DOCUMENT SECTION:
I am pleased to forward 5’s 2013 fourth quarter overview of the energy market.
Before discussing the energy market, I would like to take a moment to thank our many clients and partners for their support over the past 24 months.We formed 5 in December 2011 and began working with clients in early 2012. Since that time, we have advised over 800 commercial and industrial clients, and we now assist our clients in managing almost 2 billion kWh of electricity and an increasing amount of natural gas as well. We could not have achieved this success without a long list of friends and supporters. Thank you. In 2014, we look forward to helping clients manage an increasingly wide variety of issues in a changing energy market.
This quarter’s letter is divided into two sections. The first looks at broad developments in the energy market. The second focuses on several regulatory developments on the Federal and State level.
Past letters commented on the shift in the United States from coal to natural gas as the primary fuel for power generation. In this letter, we turn our focus to how this changing supply picture may be impacting the volatility around electricity prices.
Prior to the dramatic growth of domestic supply, natural gas (and electricity prices) often moved on scarcity or the risk of scarcity. When we had unusual weather events, a cold winter or hurricanes in the gulf, the market reacted dramatically. Examples of weather events that drove peak electricity and natural gas prices include the cold weather and low levels of natural gas storage in January 2001 and February 2003, as well as Hurricanes Rita and Katrina in the fall of 2005. With limited US production and storage, these weather events had a drastic and relatively long term impact on natural gas and electricity prices.

SOURCE MATERIAL:
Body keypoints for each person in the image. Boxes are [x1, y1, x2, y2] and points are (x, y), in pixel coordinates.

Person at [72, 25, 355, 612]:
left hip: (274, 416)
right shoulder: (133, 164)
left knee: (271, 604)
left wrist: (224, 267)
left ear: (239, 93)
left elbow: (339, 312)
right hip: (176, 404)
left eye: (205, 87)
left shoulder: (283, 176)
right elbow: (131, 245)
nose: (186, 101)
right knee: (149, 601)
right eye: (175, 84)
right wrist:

EXERCISE BRIEF:
Write out the passage of the energy market letter word for word, beginning at "Before discussing the" and stopping after "changing energy market.".

TASK SOLUTION:
Before discussing the energy market, I would like to take a moment to thank our many clients and partners for their support over the past 24 months.We formed 5 in December 2011 and began working with clients in early 2012. Since that time, we have advised over 800 commercial and industrial clients, and we now assist our clients in managing almost 2 billion kWh of electricity and an increasing amount of natural gas as well. We could not have achieved this success without a long list of friends and supporters. Thank you. In 2014, we look forward to helping clients manage an increasingly wide variety of issues in a changing energy market.